Odszedł powoli, jakby ciężar życia przygniatał go do ziemi. Słowo daję,
jeśli Shyamowi uda się go kiedyś postawić do pionu, będzie to sukces na
skalę międzyświatową!
- Żałosny – skomentował Aeiran, patrząc za nim pogardliwie.

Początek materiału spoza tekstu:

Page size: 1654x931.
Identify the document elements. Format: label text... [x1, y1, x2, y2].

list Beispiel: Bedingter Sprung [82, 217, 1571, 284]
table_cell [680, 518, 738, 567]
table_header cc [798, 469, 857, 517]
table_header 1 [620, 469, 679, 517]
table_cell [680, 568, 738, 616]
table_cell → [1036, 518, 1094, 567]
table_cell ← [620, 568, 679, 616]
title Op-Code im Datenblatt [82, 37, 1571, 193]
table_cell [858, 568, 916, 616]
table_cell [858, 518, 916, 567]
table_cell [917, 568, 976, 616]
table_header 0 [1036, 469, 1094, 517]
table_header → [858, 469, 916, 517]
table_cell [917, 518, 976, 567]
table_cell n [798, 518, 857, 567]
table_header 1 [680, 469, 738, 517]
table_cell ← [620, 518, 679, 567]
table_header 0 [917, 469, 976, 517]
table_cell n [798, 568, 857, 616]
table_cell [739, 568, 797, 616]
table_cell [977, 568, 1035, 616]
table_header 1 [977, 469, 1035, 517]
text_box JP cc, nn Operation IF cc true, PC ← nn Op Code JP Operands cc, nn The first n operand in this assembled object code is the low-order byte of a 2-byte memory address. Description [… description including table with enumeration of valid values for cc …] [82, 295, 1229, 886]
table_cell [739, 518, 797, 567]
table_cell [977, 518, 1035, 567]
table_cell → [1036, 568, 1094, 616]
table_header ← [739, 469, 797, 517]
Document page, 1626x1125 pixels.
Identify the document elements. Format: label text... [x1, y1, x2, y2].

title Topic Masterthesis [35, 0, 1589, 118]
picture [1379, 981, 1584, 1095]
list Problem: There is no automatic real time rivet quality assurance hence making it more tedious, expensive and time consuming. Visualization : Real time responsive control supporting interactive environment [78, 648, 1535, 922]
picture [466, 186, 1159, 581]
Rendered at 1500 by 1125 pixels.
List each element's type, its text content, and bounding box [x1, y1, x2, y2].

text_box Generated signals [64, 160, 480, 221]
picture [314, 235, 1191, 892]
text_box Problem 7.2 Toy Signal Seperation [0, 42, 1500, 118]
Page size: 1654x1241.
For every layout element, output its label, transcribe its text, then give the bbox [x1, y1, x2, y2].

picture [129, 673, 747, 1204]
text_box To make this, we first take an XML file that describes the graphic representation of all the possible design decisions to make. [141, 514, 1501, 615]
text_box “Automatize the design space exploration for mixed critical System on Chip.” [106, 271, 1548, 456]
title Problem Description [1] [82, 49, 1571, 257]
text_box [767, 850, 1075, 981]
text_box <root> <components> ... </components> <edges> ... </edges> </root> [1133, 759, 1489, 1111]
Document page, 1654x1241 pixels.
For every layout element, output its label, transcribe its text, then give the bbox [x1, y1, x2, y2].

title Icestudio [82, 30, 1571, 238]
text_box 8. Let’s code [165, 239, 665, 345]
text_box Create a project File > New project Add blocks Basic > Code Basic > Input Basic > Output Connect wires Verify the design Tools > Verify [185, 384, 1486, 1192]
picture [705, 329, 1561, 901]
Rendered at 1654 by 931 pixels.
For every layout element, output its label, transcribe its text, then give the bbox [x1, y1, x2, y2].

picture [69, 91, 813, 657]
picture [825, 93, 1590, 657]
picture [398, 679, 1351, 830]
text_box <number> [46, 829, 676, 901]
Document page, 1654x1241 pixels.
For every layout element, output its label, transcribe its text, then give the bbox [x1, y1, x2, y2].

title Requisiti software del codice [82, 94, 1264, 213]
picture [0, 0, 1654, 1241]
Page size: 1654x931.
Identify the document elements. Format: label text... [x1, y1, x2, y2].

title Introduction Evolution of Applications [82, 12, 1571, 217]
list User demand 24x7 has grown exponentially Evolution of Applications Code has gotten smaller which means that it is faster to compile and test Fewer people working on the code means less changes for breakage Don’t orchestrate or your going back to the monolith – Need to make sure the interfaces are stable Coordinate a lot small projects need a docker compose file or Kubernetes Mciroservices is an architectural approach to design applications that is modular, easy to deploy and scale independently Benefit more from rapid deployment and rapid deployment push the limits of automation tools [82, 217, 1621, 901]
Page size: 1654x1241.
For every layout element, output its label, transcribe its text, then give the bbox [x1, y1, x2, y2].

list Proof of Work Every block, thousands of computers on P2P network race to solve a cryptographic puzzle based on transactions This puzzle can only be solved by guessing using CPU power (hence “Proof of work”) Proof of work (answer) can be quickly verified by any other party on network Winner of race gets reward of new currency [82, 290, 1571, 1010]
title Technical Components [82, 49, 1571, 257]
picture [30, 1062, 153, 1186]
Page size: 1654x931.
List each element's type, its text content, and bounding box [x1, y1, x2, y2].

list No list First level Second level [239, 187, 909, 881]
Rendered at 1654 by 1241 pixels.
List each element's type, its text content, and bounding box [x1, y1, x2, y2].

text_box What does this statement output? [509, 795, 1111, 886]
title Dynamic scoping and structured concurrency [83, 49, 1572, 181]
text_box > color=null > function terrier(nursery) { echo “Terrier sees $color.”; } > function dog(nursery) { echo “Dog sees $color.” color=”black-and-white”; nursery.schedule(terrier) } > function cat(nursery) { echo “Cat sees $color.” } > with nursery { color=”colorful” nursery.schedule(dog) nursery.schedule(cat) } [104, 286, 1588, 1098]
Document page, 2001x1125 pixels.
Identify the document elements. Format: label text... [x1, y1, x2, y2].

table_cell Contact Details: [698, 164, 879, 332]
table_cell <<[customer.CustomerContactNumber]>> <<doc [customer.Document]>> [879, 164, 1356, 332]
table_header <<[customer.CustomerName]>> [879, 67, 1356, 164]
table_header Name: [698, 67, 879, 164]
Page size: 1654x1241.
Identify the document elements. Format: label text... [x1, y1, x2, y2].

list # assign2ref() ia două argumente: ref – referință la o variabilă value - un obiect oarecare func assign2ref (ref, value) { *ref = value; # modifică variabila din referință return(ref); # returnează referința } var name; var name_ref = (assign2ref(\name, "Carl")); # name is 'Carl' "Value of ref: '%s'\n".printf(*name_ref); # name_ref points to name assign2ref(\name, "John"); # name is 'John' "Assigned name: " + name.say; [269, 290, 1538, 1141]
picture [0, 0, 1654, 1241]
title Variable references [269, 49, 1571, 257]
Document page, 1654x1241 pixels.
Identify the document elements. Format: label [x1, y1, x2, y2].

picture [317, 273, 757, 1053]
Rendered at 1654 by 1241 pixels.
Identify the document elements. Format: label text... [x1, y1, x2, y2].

- Oj, daj mu spokój – ujęła się za kapłanem J. – Za dużo czasu spędził
jako popychadło tych trzech żab. Myślisz, że to tak łatwo sobie
przypomnieć inny styl życia?
- A przedtem szczerze wspierał tę trójkę w dążeniu do najwyższej władzy?
- Tego nie wiem – stwierdziła. – Ale ta Ciemność nie jest taka jak twoja,
domyślam się po tym, jak na nią patrzysz. Może więc ten bidulek też ma
inny życiorys?
Dalej już nie dywagowaliśmy, za to wybraliśmy się na długą przejażdżkę,
pilnując, by przypadkiem nie wyjechać z zewnętrznej warstwy. Niekiedy
było to trudne, bo w pewnych miejscach ściana z cieni była tak cienka i
rzadka, że mieliśmy trudności z odróżnieniem jej od zwykłego mroku.